:: Raw records ::
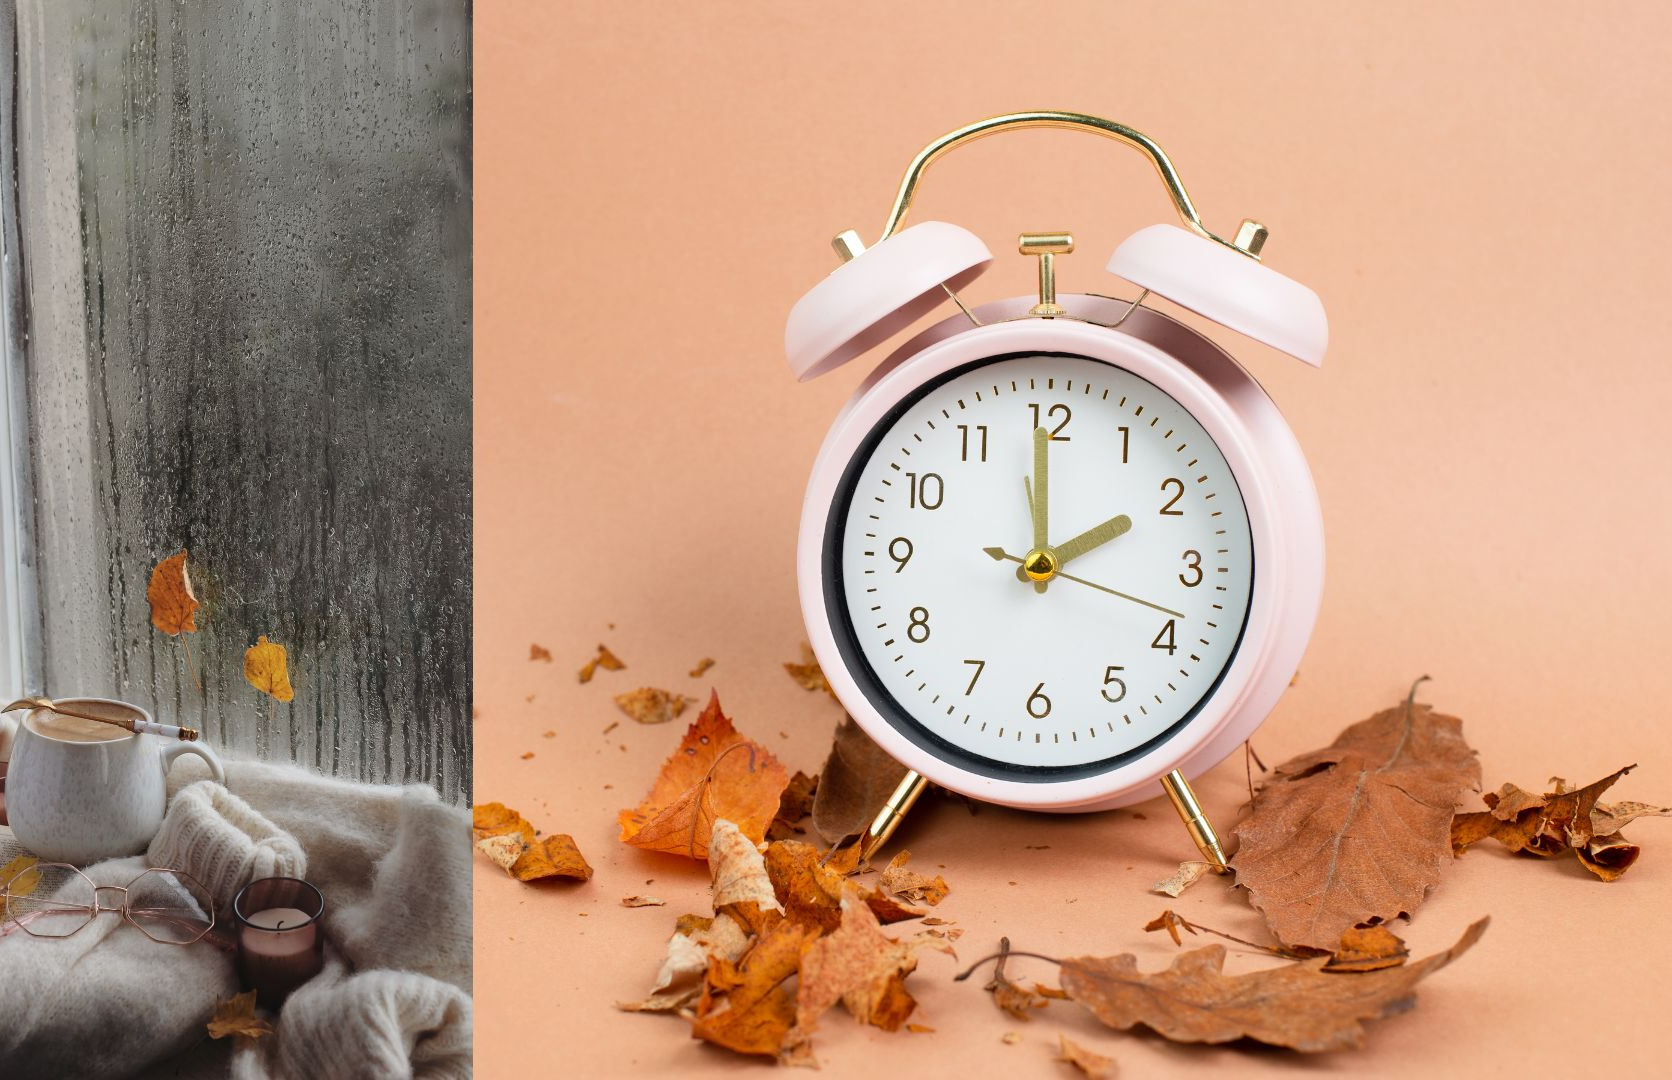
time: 1:59
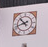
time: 10:42
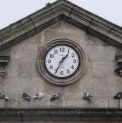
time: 1:34
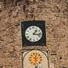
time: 1:16
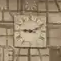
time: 9:11
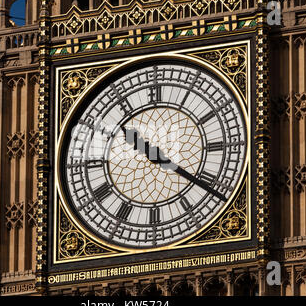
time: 10:20
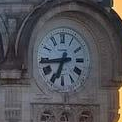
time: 6:43
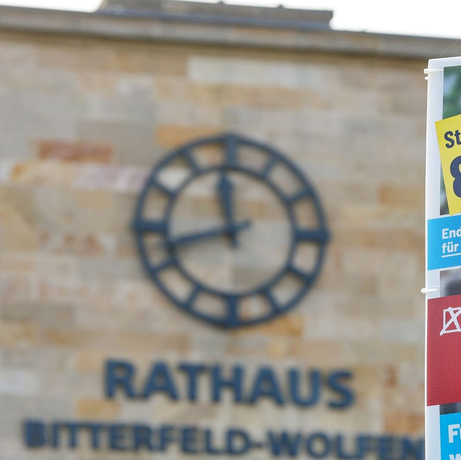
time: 11:42
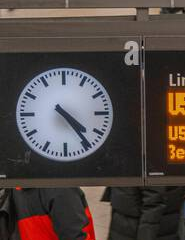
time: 4:23
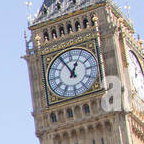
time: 12:55
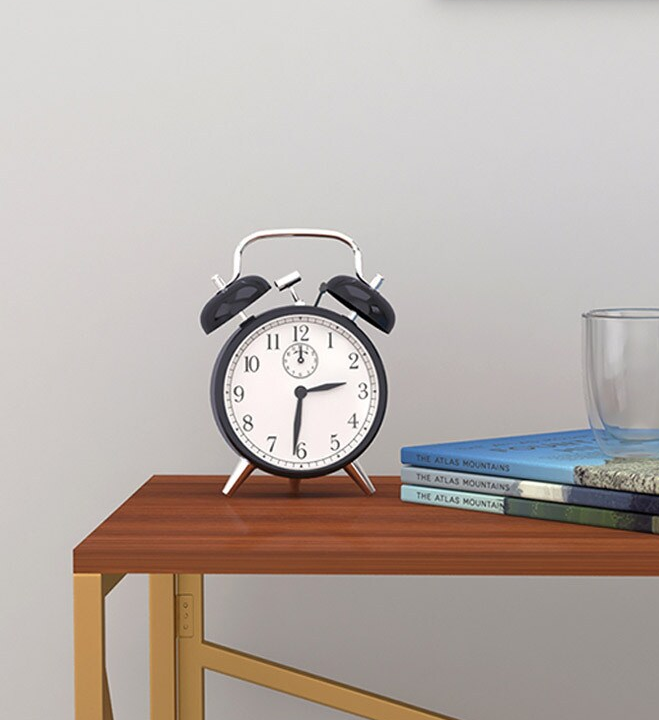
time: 2:31
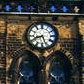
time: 8:26
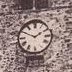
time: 1:49
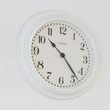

:: SHORT EXERCISE ::
Copy the listing above, replacing each "time" with "shown" and changing nothing else. Leave the pictures out of your answer.

:: COMPLETED EXERCISE ::
shown: 1:59
shown: 10:42
shown: 1:34
shown: 1:16
shown: 9:11
shown: 10:20
shown: 6:43
shown: 11:42
shown: 4:23
shown: 12:55
shown: 2:31
shown: 8:26
shown: 1:49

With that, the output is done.